Yo no querría tener nada que ver con una banda de traficantes de armas, pero hasta aquí hemos llegado.
Beso el alma caliente de las escopetas, en su barniz pasado veo el brillo de los que han de caer, acaso en mis desvelos.
Kalashnikovs con música de máquinas Olivetti, comiendo a dentelladas de la carne del día.
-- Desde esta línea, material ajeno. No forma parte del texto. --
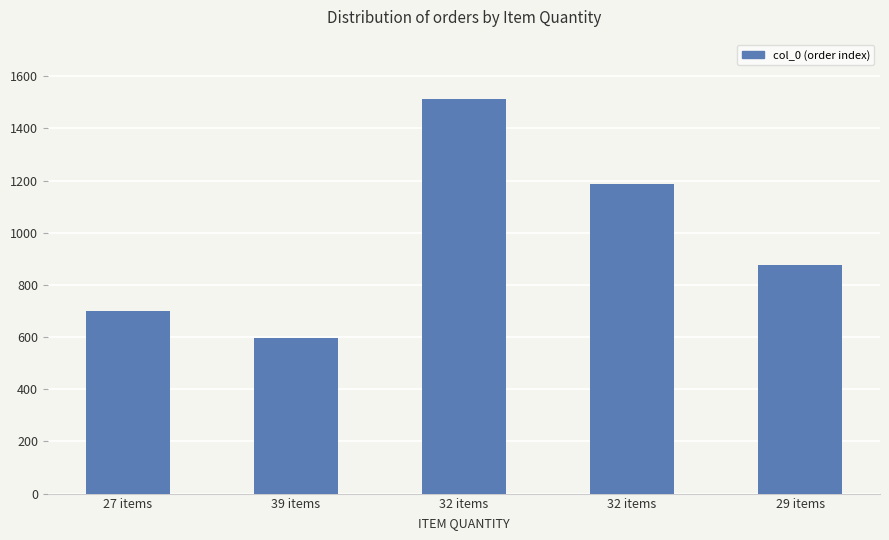

How many categories are shown in the chart?

5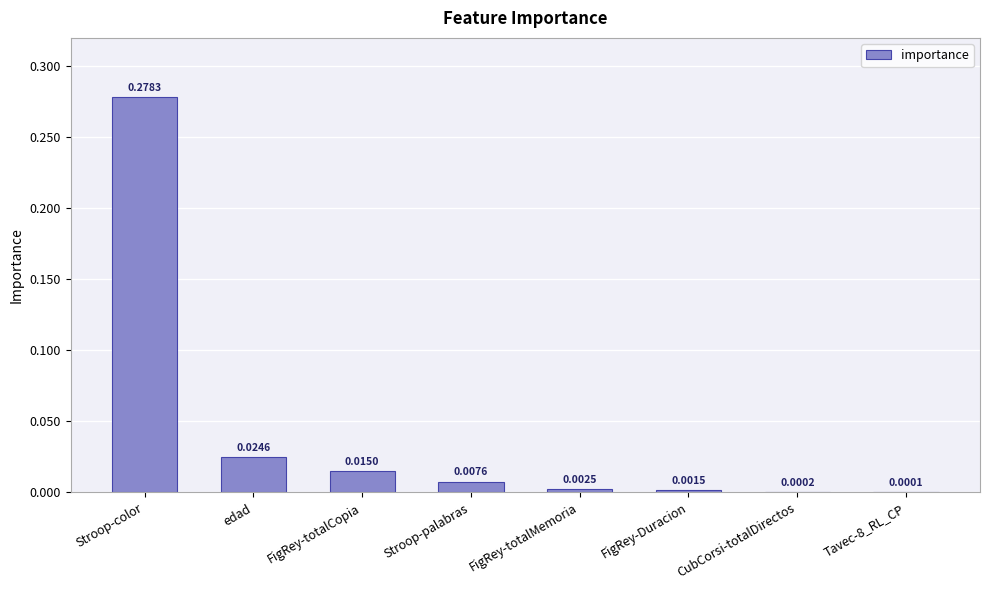

Which label corresponds to the largest value in the chart?

Stroop-color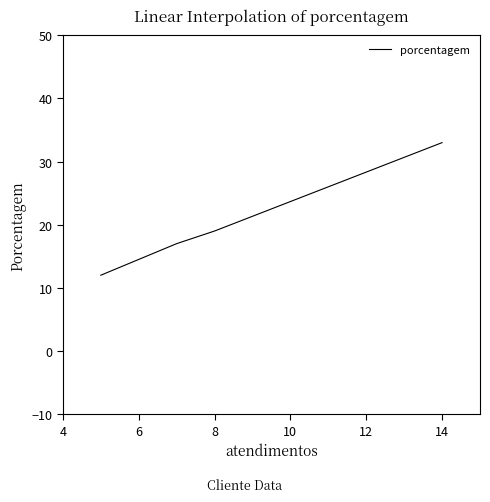

What is the average value?

20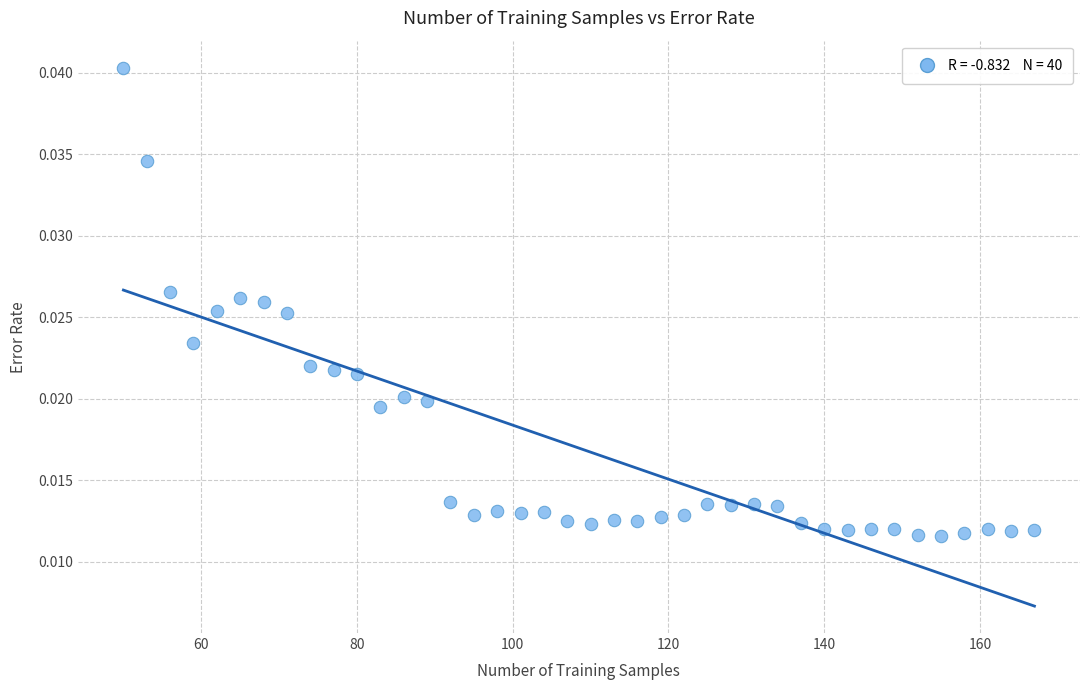

What is the range of X values (max minus min)?

117.0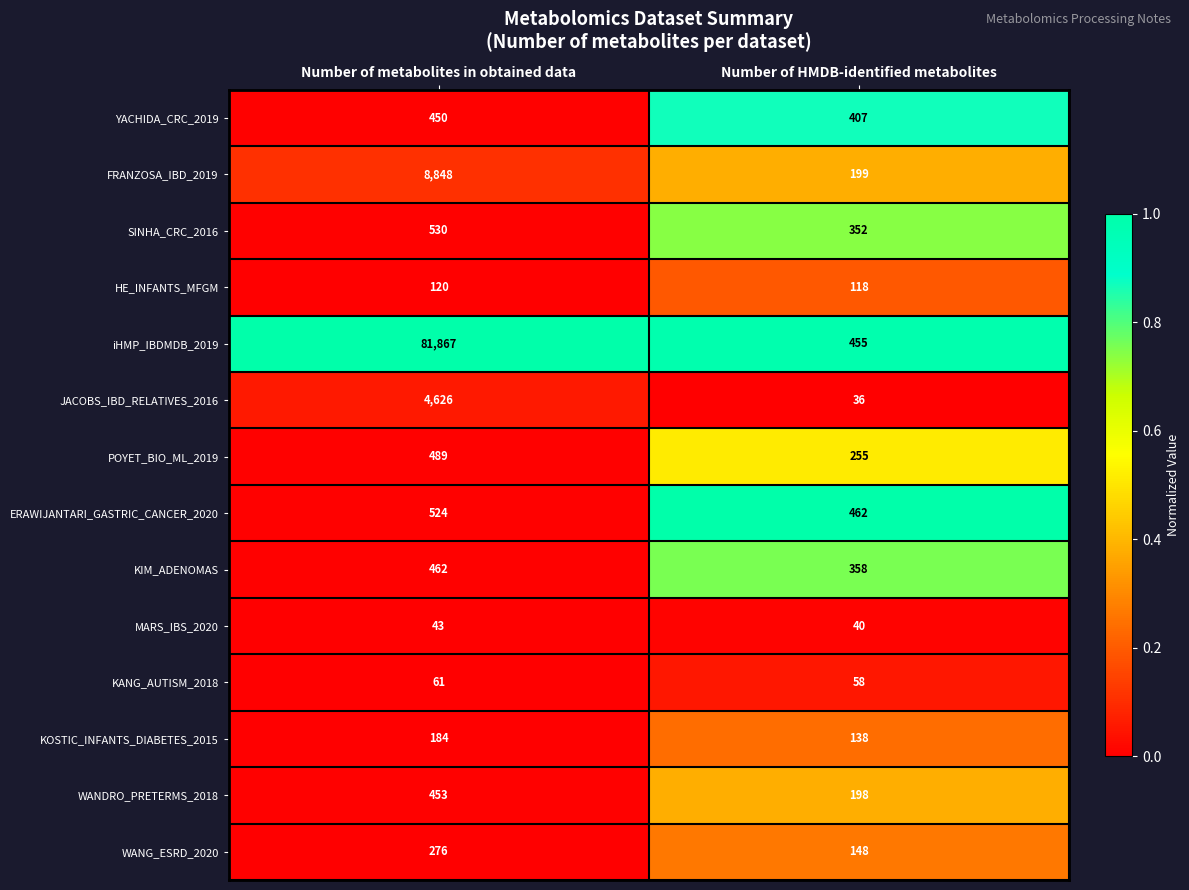

Rank the series by their maximum value, from highest to lowest.

iHMP_IBDMDB_2019, FRANZOSA_IBD_2019, JACOBS_IBD_RELATIVES_2016, SINHA_CRC_2016, ERAWIJANTARI_GASTRIC_CANCER_2020, POYET_BIO_ML_2019, KIM_ADENOMAS, WANDRO_PRETERMS_2018, YACHIDA_CRC_2019, WANG_ESRD_2020, KOSTIC_INFANTS_DIABETES_2015, HE_INFANTS_MFGM, KANG_AUTISM_2018, MARS_IBS_2020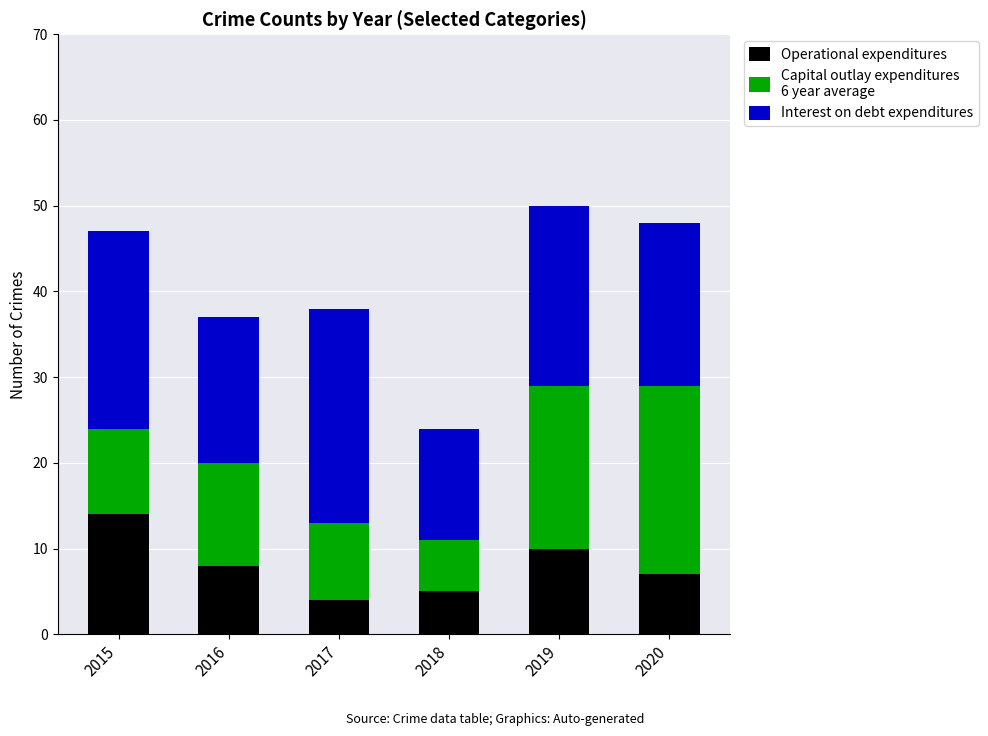

Reading left to right, list the values for the Operational expenditures series.

2015=14	2016=8	2017=4	2018=5	2019=10	2020=7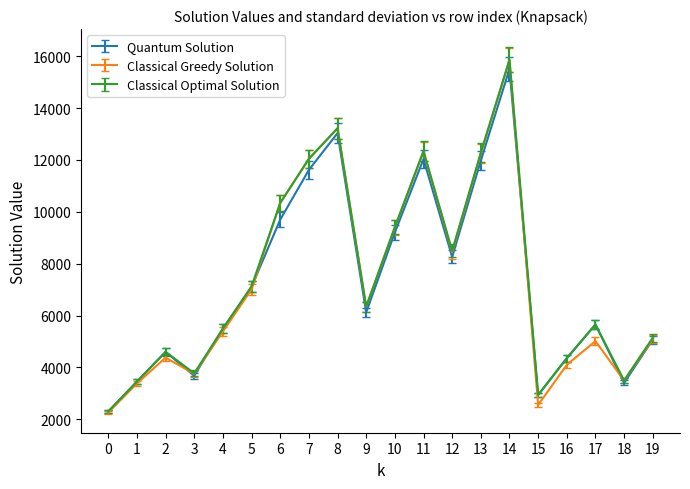

Which series changed the most between 4 and 15?

Classical Greedy Solution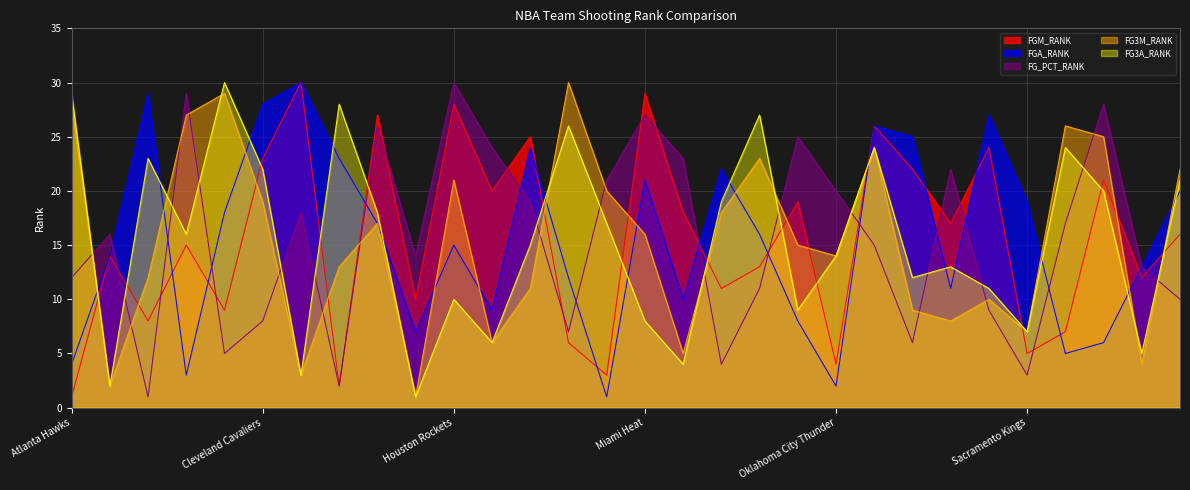

What are all the series names shown in the legend?

FGM_RANK, FGA_RANK, FG_PCT_RANK, FG3M_RANK, FG3A_RANK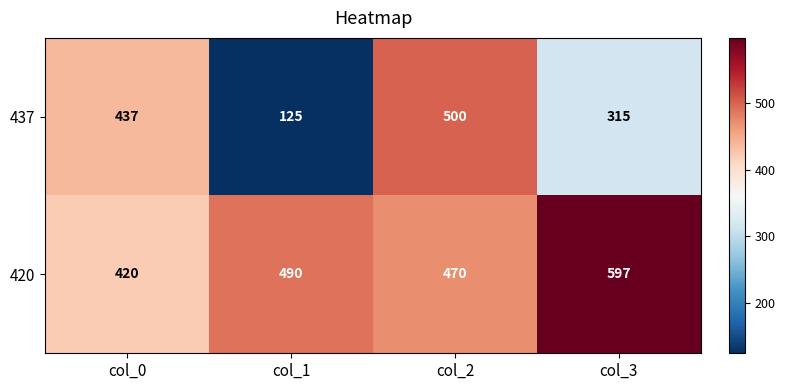

What is the total value across all series at col_1?

615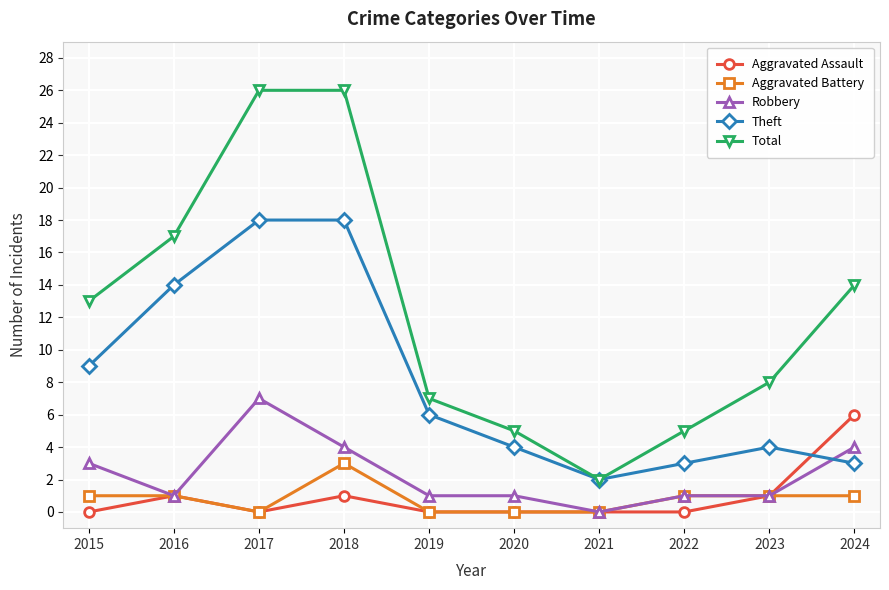

Reading left to right, list all the values displayed in this chart.

Aggravated Assault: 0	1	0	1	0	0	0	0	1	6
Aggravated Battery: 1	1	0	3	0	0	0	1	1	1
Robbery: 3	1	7	4	1	1	0	1	1	4
Theft: 9	14	18	18	6	4	2	3	4	3
Total: 13	17	26	26	7	5	2	5	8	14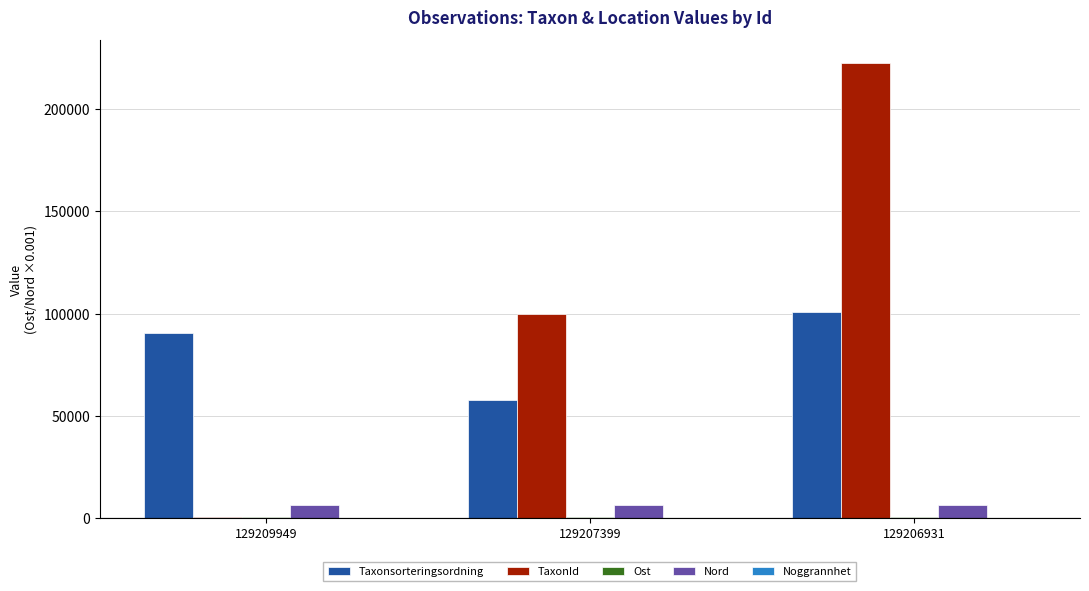

The value of TaxonId at 129209949 is 655.0. True or false?

True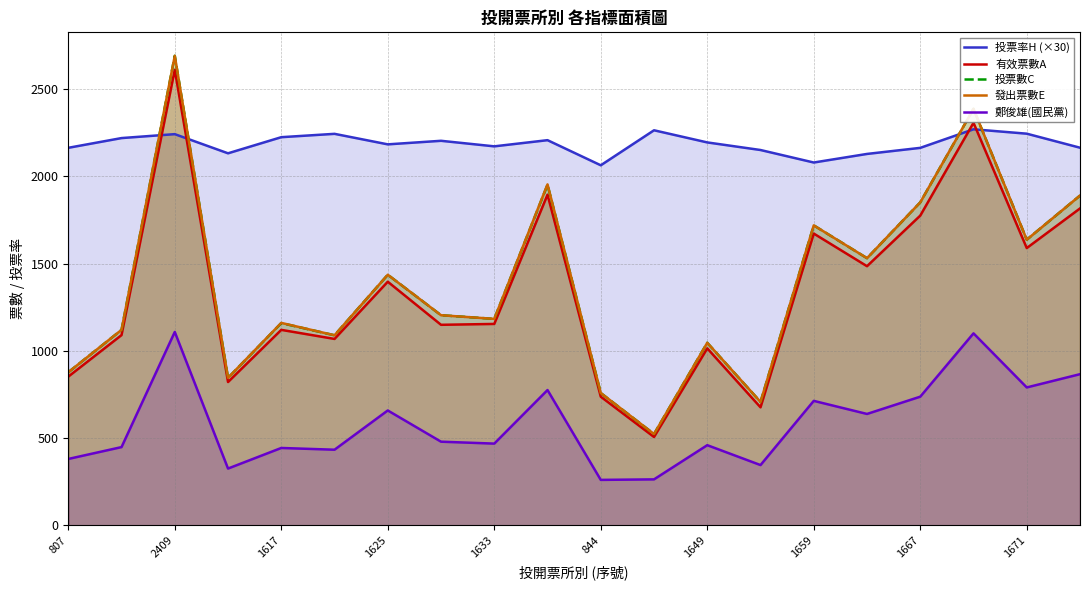

What is the maximum value for 鄭俊雄(國民黨)?

1108.0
Revólveres oscuros, bazucas líricos: nada se me escapa.
Nuestra banda tiene un jefe, pero su rostro muta como el de cualquiera que haya visto el terror en otros ojos y sí tenga un pasado.
Solemos reunirnos en bares del extrarradio, con barras aterciopeladas donde un señor bebido siempre grita: “¡Que no decaiga!”. Ese señor soy yo también a veces, después de constatar que la bala no es lo que hace al arma tan feroz, sino la velocidad que ésta es capaz de imprimirle.
Corren aves por el aire, y en los días de suerte alguna va al plato.
Yo no querría que me relacionaran con la banda, pero yo soy la banda. La forma un solo hombre. Uno que le dispara a las palabras, con afán desenvuelto y homicida. Las ve correr, zafarse, serpentear entre ideas cochambrosas. Y el día que las hiere es feliz, pues un poco de sangre es bastante para matar el hambre.
Sentado tengo más peligro que un mal adjetivo puesto en pie, guerreros ambos. Ah, el dulce olor de la pólvora.
Palabras y más palabras, unas detrás de otras, y en un río de ellas atrapar el gatillo que nos haga otra vez inmaculados.